If you’re at all like me, you don’t like taking breaks from your projects. I’ve always been a “work first, play later” sort of person, and when I decide to undertake a task I like to exert a reasonably high amount of energy toward it, finishing it with as much speed as possible while still doing a good job. When those projects have an artistic bent—and this is especially true when it comes to my writing—that tendency becomes exponential. And sometimes I am capable of superhuman bouts of typing, finishing thousands upon thousands of words in a day. There’s one notable instance where I finished two whole chapters in one day (and I write fairly robust chapters). Those days, however, are almost always followed by a creative crash—a day or two or several where I’m lucky to eke out a few hundred words, and the ideas that previously flowed like water rapids are reduced to a dull trickle, like a leaky showerhead.
I’ve come to use variations of a phrase over the past few years: “it isn’t all-or-nothing.” There aren’t just two extreme options for how to go about doing or thinking of a task, project, or abstract concept—you don’t have to stop driving entirely just because you don’t want to go 15 MPH over the speed limit. You don’t have to adopt an extreme moral stance in order to oppose another extreme stance. Most of the time, I don’t have this problem; most of the time, I like to think I’m moderate in pacing myself, in having reasonable expectations for productivity, for balancing work and play. There isn’t anything innately wrong with saying “work first” as long as you do eventually allow time for “play later.” And normally I do! Yet I resent the “play later” phases of the creative process where I’m forced to take a break—whether by other life responsibilities, burnout (usually self-imposed), or the natural ebb and flow that comes with making art. No person can be “on” all the time, and attempts to do so—attempts to go beyond your limitations—do not produce better results.
Every person has a limit of creative endurance. Including environmental reasons, there’s only so much mental, emotional, and spiritual energy one can devote to a project each day before you lose your sharpness and focus and instead drift off into vague, perhaps mediocre territory. Part of growing as an artist is learning where your cut-off is, then balancing that with the discipline necessary to overcome moments of procrastination, perfectionism, and laziness that can pull us toward the other extreme. That’s not a new idea, either broadly or personally.
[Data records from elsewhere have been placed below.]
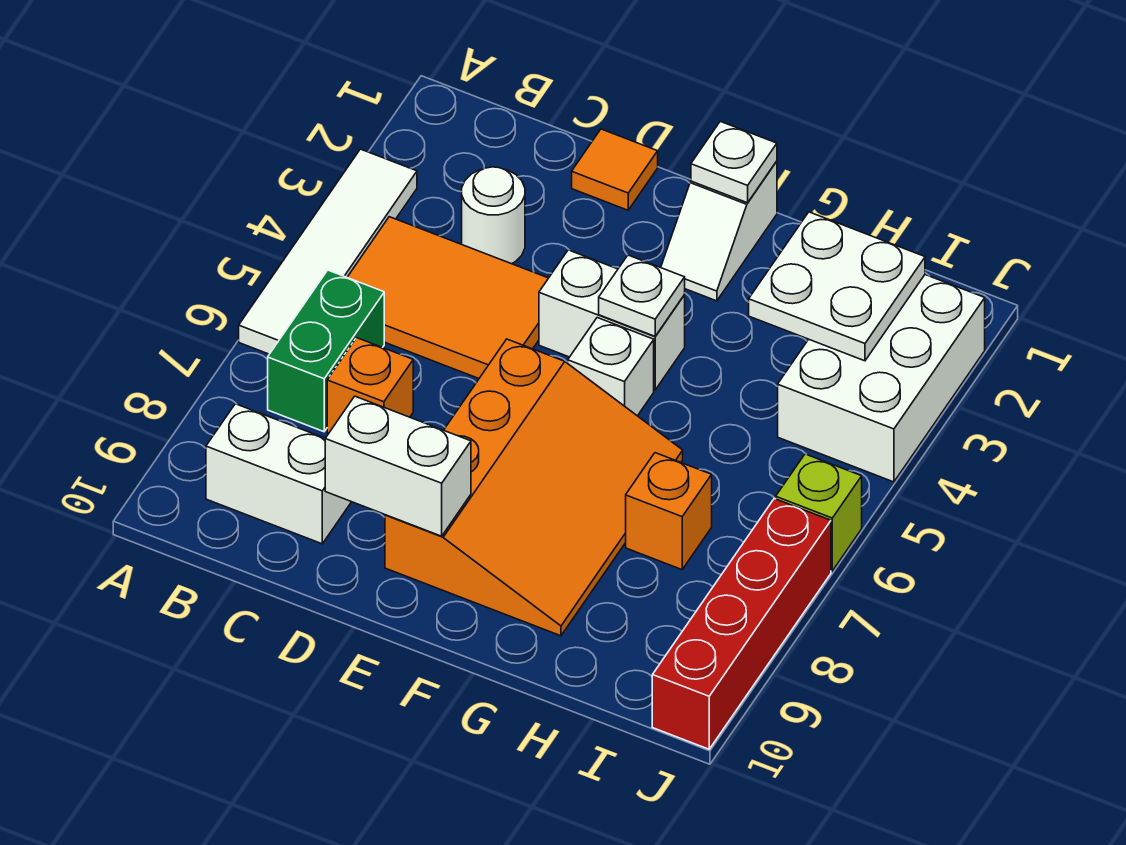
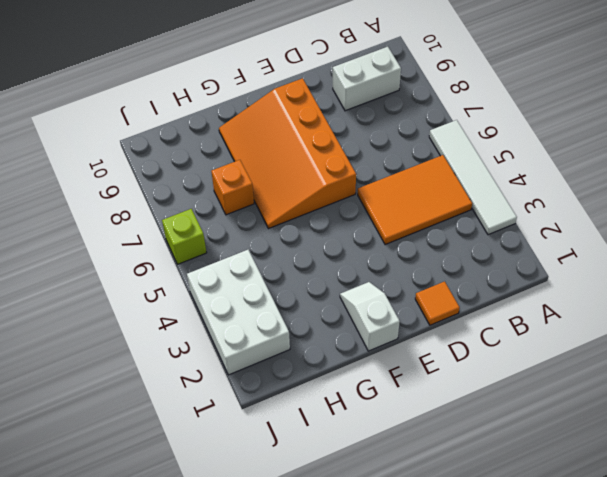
none -> green 1x2 brick [268,270,384,432]
none -> white 1x1 round brick [462,167,525,264]
none -> orange 1x1 brick [327,338,413,434]

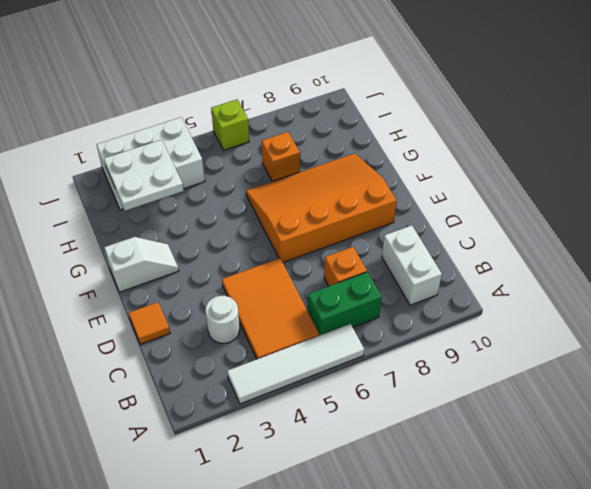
none -> white 1x2 brick [539,250,685,390]
none -> white 1x1 brick [568,318,654,416]
none -> red 1x4 brick [652,499,831,749]

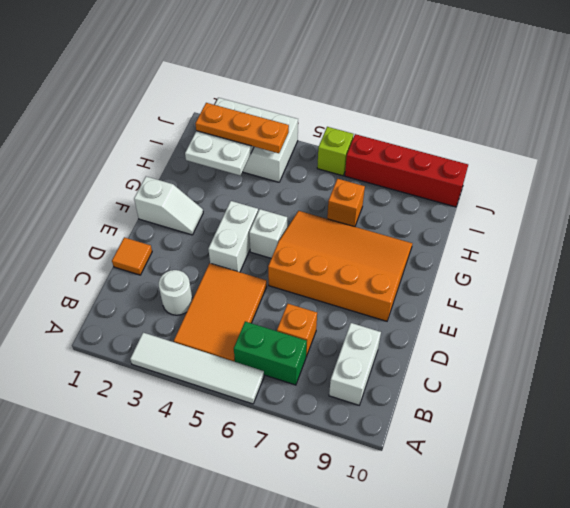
orange 1x3 plate [195,103,289,153] -> none
none -> white 1x2 brick [325,396,471,536]
none -> white 1x1 plate [691,121,777,203]
none -> white 1x1 plate [599,255,685,336]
I’ve had enough of those superhuman writing days to recognize they can’t be sustained, no matter how much I want to do so. I also know that distance from a project for longer stretches of time give new perspective, especially when taken between the writing and editing phases. But lately I’ve been struck by just how beneficial micro-breaks are, too.
Here’s an example. A few weeks ago, I had a nagging feeling that a recently finished chapter wasn’t right. There wasn’t anything blatantly wrong—I’d even followed my outline—but I couldn’t shake the feeling, especially as I went on to other chapters that built upon those events. So I went a walk, and realized during the walk what the problem was (turns out I needed to cut the chapter entirely). So I went back, quickly fixed the problem, and continued writing without issue.
Why haven’t I built in such “moments of clarity” before, if they’re so useful? At the very least, a diversion of attention gives your mind a chance to breath before its next bout of exertion—and at most they may save a lot of trouble and creative blockage by solving a problem sooner rather than later. If the goal isn’t incredible word counts but consistency—for consistency is the key to success—then the discipline of writing on a regular basis also needs the discipline of knowing my own limits, and implementing breaks that help me overcome them. The idea of not taking any breaks except for when all energy is depleted is as silly as thinking I could exercise intensely for three hours without stopping to get a drink or catch my breath—and do so every day of the week on top of it. Who could last one day with that sort of routine? What benefit would come of it? Good stewardship of time and talent requires finding that balance—don’t slack off, but don’t run yourself into the ground, either. Writing, after all, isn’t all or nothing.